I've already expressed pretty much everything I know about cosmology...I've lately spent almost all my GR time (after first digesting the fundamentals via Dirac's GR book for about a year) studying the Schwarzschild solution. I did look into cosmology just a bit, mainly to try to resolve the contradiction between the fact that the microwave backgound radiation arrives here equally from all directions, versus the intuitively appealing and straightforward idea that the big bang started at a single point. I was very happy to get that conundrum cleared up, for my own piece of mind, but I didn't pursue the subject further.

So I'm not the guy to answer your question. I don't KNOW that it's impossible to have a finite number of galaxies in a globally flat, infinite universe. (I DO think the universe probally can't have an "edge", so globally flat DOES imply an infinite (unbounded) universe, I think). I THINK the available evidence suggests a global UNIFORMITY to the universe...every portion we can see (on a large scale) seems to look like every other portion...there just doesn't seem to be anything special about any given region, as far away as we can currently see.

Mike Fontenot
 
  • #23
I had a thought earlier about the infinite universe theory, and it got me wondering if the universe is infinite, that means infinite stars/galaxies etc, which means infinite energy, so why did the universe cool down?

Jim
 
  • #24
lufbrajames said:
I had a thought earlier about the infinite universe theory, and it got me wondering if the universe is infinite, that means infinite stars/galaxies etc, which means infinite energy, so why did the universe cool down?

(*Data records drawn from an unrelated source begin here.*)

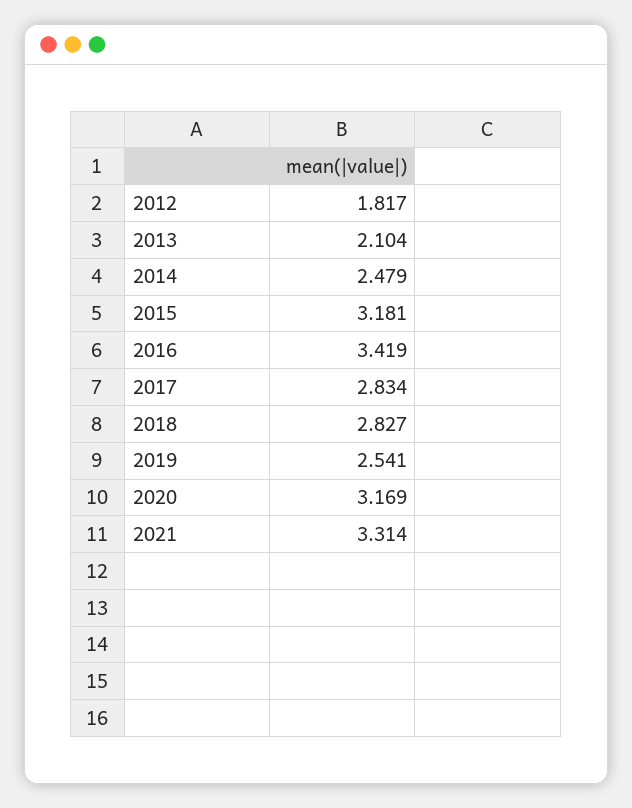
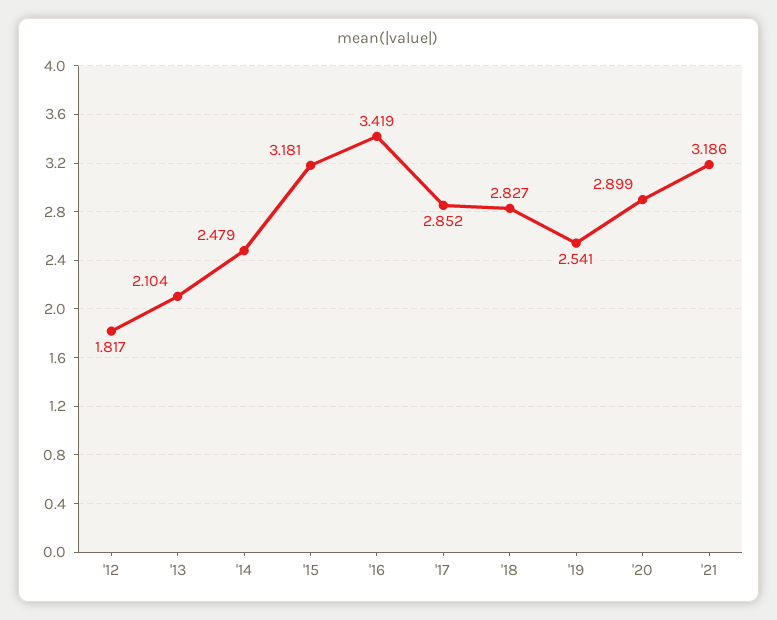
  {
    "2012": 1.817,
    "2013": 2.104,
    "2014": 2.479,
    "2015": 3.181,
    "2016": 3.419,
-   "2017": 2.834,
+   "2017": 2.852,
    "2018": 2.827,
    "2019": 2.541,
-   "2020": 3.169,
+   "2020": 2.899,
-   "2021": 3.314
+   "2021": 3.186
  }

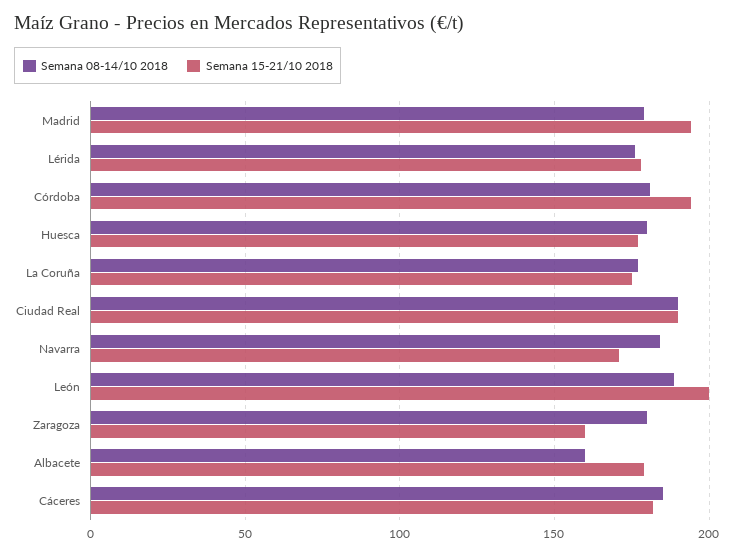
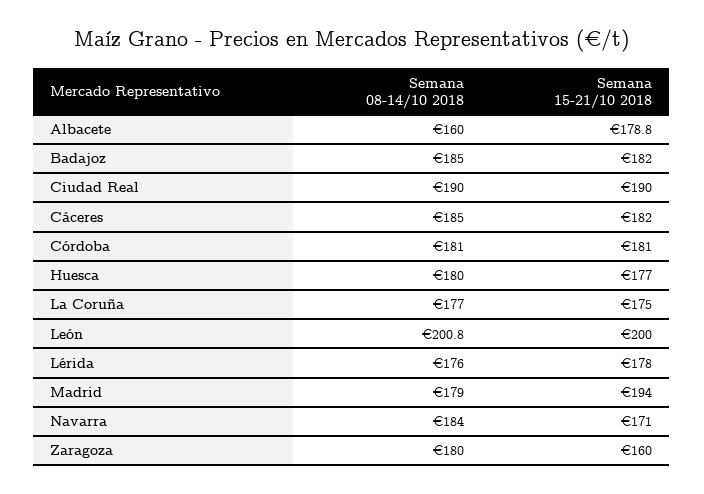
  {
    "Semana 08-14/10 2018": {
      "Madrid": 179,
      "Lérida": 176,
      "Córdoba": 181,
      "Huesca": 180,
      "La Coruña": 177,
      "Ciudad Real": 190,
      "Navarra": 184,
-     "León": 190,
+     "León": 200.8,
      "Zaragoza": 180,
      "Albacete": 160,
-     "Cáceres": 185
+     "Cáceres": 185,
+     "Badajoz": 185
    },
    "Semana 15-21/10 2018": {
      "Madrid": 194,
      "Lérida": 178,
-     "Córdoba": 195,
+     "Córdoba": 181,
      "Huesca": 177,
      "La Coruña": 175,
      "Ciudad Real": 190,
      "Navarra": 171,
      "León": 200,
      "Zaragoza": 160,
      "Albacete": 178.8,
-     "Cáceres": 182
+     "Cáceres": 182,
+     "Badajoz": 182
    }
  }

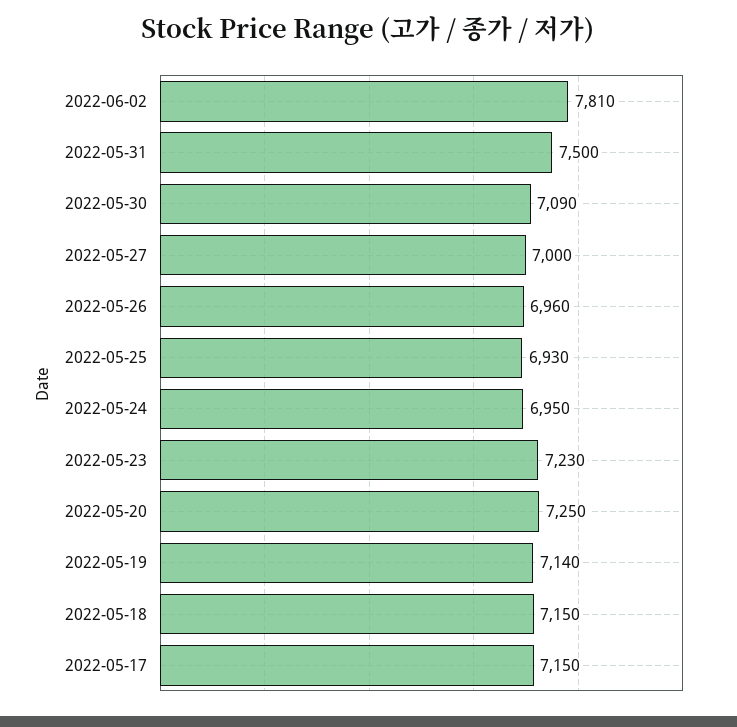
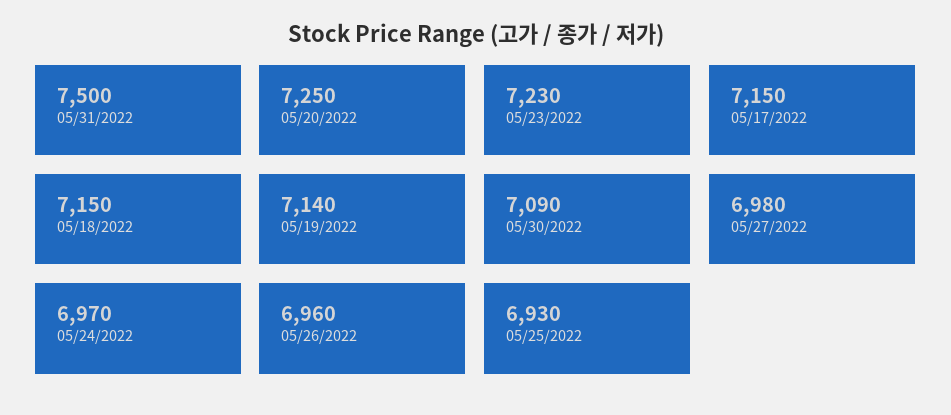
  {
-   "2022-06-02": 7810,
    "2022-05-31": 7500,
    "2022-05-30": 7090,
-   "2022-05-27": 7000,
+   "2022-05-27": 6980,
    "2022-05-26": 6960,
    "2022-05-25": 6930,
-   "2022-05-24": 6950,
+   "2022-05-24": 6970,
    "2022-05-23": 7230,
    "2022-05-20": 7250,
    "2022-05-19": 7140,
    "2022-05-18": 7150,
    "2022-05-17": 7150
  }

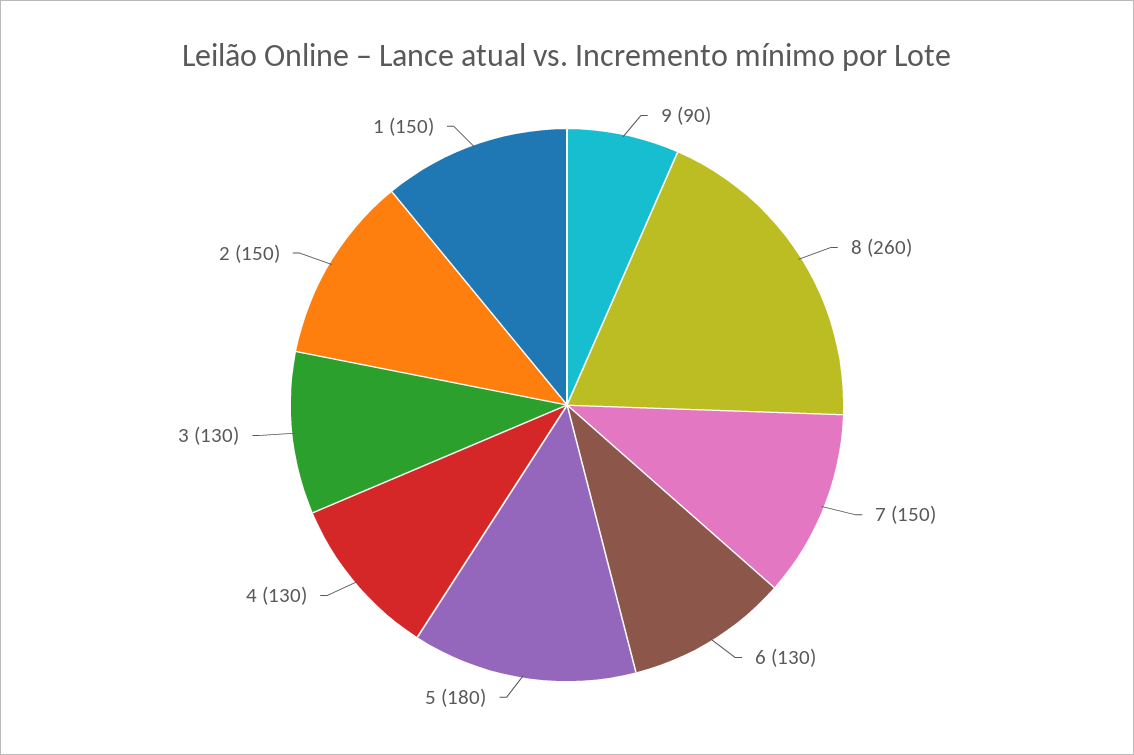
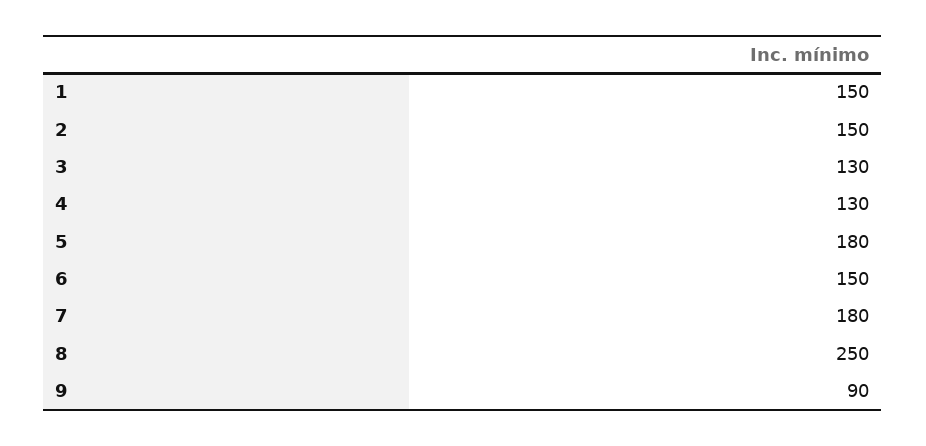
  {
    "9": 90,
-   "8": 260,
+   "8": 250,
-   "7": 150,
+   "7": 180,
-   "6": 130,
+   "6": 150,
    "5": 180,
    "4": 130,
    "3": 130,
    "2": 150,
    "1": 150
  }

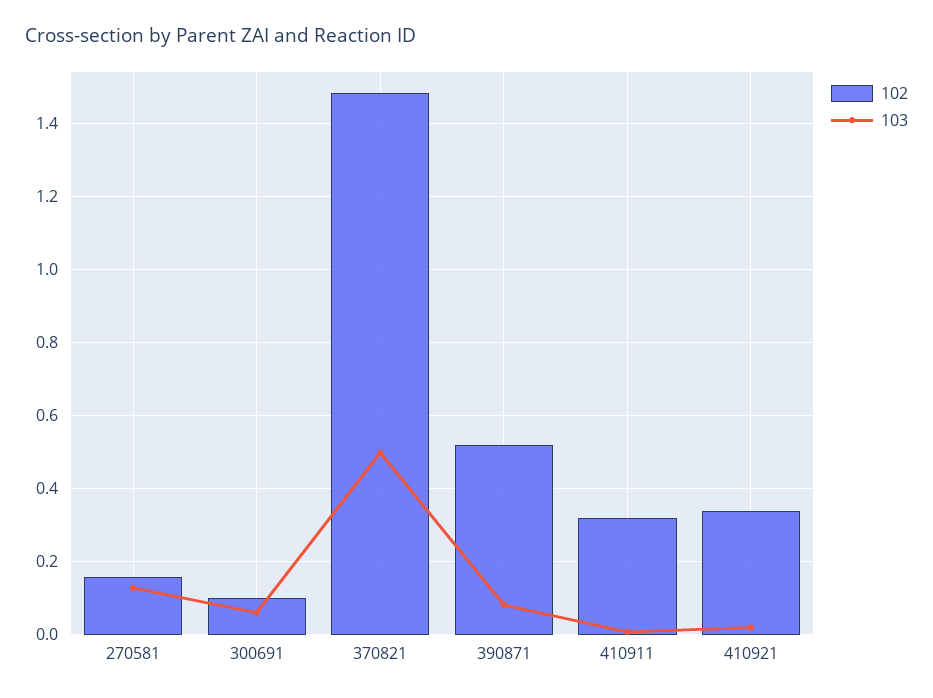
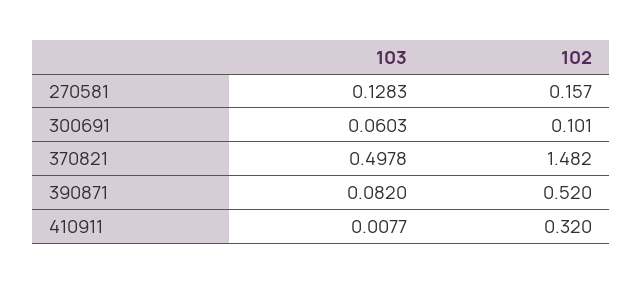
  {
    "102": {
      "270581": 0.157,
      "300691": 0.101,
      "370821": 1.482,
      "390871": 0.52,
-     "410911": 0.32,
+     "410911": 0.32
-     "410921": 0.34
    },
    "103": {
      "270581": 0.1283,
      "300691": 0.0603,
      "370821": 0.4978,
      "390871": 0.082,
-     "410911": 0.0077,
+     "410911": 0.0077
-     "410921": 0.02
    }
  }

The energy DENSITY is finite. That density has been decreasing ever since the big bang, I think because of thermodynamic expansion.

Mike Fontenot
 

Related to What Is Our Time Relative to Universe's Fastest: Big Bang?

1. What is the Big Bang theory?

The Big Bang theory is the prevailing scientific explanation for the origin of the universe. It states that the universe began as a single point of infinite density and temperature, and has been expanding and cooling ever since.

2. How fast did the universe expand after the Big Bang?

The universe underwent a period of rapid expansion known as inflation in the first fraction of a second after the Big Bang. During this time, the universe is estimated to have expanded at a rate faster than the speed of light.

3. Is our perception of time relative to the universe's fastest?

Yes, according to Einstein's theory of relativity, time is relative and can be affected by factors such as gravity and velocity. This means that our perception of time is influenced by the expansion of the universe and the speed at which it is expanding.

4. How does the expansion of the universe affect our concept of time?

The expansion of the universe causes time to appear to slow down as the universe gets larger. This means that as the universe continues to expand, our perception of time will continue to change.

5. Will our concept of time change as the universe continues to expand?

It is possible that our concept of time will continue to evolve as the universe expands and changes. However, it is also possible that the expansion of the universe will eventually slow down and our concept of time will remain relatively stable.